Lumen missed revenue estimates at $3.09 billion but beat on adjusted EPS with a $0.20 loss versus the $0.27 expected. The $621 million net loss nearly tripled the $148 million loss in Q3 2024. Adjusted EBITDA fell to $787 million from $899 million. Mass markets revenue dropped 8% to $631 million. North America business revenue declined 3% to $2.38 billion.

CEO Kate Johnson emphasized disciplined execution and transformation. The company closed $1 billion in new Private Connectivity Fabric deals, targeting enterprises building out AI workloads. Lumen refinanced $2.4 billion in debt, saving $135 million annually in interest. Free cash flow hit $1.66 billion, and the company held $2.4 billion in cash. Johnson reaffirmed full-year guidance and expects to land at the high end of the EBITDA range.

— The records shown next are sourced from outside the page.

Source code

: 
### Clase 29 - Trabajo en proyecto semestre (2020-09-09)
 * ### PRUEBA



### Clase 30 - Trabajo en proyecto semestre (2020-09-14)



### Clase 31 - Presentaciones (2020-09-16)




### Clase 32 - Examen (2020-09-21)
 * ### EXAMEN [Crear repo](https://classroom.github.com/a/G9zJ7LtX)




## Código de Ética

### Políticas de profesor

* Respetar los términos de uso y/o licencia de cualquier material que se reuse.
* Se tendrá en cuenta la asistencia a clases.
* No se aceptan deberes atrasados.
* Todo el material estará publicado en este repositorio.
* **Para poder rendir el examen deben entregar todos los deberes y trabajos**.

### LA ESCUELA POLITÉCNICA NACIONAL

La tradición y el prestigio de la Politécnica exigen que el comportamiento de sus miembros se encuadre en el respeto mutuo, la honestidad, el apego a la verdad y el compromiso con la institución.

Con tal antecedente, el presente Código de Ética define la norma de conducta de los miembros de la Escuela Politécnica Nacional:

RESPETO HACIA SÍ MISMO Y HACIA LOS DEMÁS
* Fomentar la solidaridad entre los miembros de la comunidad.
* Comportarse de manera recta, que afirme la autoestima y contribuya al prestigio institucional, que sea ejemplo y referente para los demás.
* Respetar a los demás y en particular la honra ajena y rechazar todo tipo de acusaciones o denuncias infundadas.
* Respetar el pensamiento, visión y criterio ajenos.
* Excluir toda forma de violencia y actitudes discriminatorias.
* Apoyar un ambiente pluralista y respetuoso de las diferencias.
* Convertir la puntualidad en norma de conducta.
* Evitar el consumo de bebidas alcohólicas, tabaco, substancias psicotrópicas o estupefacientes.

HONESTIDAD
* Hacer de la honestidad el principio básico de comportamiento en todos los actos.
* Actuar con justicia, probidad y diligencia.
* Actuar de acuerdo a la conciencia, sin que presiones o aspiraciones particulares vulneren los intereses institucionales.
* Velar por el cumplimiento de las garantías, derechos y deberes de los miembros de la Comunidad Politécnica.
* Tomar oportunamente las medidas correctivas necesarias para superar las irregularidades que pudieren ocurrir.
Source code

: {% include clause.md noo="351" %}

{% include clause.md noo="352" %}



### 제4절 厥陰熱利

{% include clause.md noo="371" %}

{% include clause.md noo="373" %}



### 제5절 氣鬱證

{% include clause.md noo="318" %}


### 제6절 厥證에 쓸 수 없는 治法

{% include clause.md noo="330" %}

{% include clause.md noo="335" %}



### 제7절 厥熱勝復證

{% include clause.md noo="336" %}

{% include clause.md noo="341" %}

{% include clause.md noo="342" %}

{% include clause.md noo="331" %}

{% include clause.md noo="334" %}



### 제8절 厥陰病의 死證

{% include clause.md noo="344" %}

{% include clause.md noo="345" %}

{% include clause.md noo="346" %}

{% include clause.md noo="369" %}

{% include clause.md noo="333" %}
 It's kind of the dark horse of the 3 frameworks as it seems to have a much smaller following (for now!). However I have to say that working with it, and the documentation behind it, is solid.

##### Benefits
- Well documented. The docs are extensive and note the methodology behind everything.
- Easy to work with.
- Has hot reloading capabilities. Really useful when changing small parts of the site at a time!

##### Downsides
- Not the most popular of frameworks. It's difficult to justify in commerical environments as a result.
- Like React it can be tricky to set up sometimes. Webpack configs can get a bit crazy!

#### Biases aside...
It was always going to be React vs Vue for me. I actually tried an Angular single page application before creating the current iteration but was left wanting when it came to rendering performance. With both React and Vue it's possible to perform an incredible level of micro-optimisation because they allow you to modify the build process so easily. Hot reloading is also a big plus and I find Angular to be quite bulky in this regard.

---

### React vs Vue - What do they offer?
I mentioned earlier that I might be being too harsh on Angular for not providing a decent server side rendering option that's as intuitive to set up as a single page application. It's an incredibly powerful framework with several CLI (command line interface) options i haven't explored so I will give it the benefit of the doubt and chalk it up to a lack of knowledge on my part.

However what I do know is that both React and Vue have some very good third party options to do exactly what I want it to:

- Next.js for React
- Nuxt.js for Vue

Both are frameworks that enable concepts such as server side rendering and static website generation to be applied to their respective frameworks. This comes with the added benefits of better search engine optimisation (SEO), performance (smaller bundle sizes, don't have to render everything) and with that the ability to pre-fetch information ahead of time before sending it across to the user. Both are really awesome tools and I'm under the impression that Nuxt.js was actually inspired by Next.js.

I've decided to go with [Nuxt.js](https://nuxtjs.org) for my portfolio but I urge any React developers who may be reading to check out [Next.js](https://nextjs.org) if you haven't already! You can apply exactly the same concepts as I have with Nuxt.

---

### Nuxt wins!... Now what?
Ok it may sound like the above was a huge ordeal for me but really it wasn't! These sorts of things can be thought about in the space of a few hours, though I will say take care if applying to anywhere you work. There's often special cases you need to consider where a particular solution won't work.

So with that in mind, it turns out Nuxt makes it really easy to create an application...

Verizon delivered $33.82 billion in revenue, missing the $35.31 billion estimate, but met EPS expectations at $1.21. Net income climbed to $5.06 billion from $3.41 billion. Wireless service revenue rose 2.1% to $21.0 billion. Wireless equipment revenue increased 5.2% to $5.6 billion. Free cash flow over nine months reached $15.76 billion.

CEO Dan Schulman announced a strategic pivot to a customer-first culture and signaled bold action to redefine the company’s trajectory. Verizon raised its dividend for the 19th consecutive year to $0.69 quarterly, yielding 6.7%. The company reaffirmed full-year guidance for wireless service revenue growth of 2.0% to 2.8%, adjusted EBITDA growth of 2.5% to 3.5%, and EPS growth of 1.0% to 3.0%.

Infrastructure Bet vs. Scale Pivot

Lumen is shrinking its legacy telecom footprint and pivoting hard into AI infrastructure. The Private Connectivity Fabric platform targets enterprises moving compute to the edge. The company is scaling its Network-as-a-Service offering and launching IoD offnet capabilities. Revenue is declining, losses are widening, and book value is negative at $1.14 per share. The bet is that AI infrastructure demand will eventually offset legacy telecom erosion.

Verizon operates at massive scale with 11 times Lumen’s revenue and serves nearly all Fortune 500 companies. Schulman’s comments suggest urgency around cost structure and customer experience. The company is not pivoting to a new market but executing better in the market it already dominates. The dividend yield and profitability provide a cushion that Lumen lacks.

Key Differences in Risk Profiles

Verizon generates profits, pays a 6.7% dividend, and trades at a P/E of 8.8. The company posted $5.06 billion in net income for Q3 2025 and maintains a 19-year streak of consecutive dividend increases.

Lumen represents a turnaround situation with higher risk and potential reward tied to AI infrastructure adoption. The company is unprofitable, highly leveraged, and experiencing revenue declines while pivoting to new markets. The investment case depends on whether AI infrastructure deals scale quickly enough and margins improve before legacy telecom erosion accelerates further.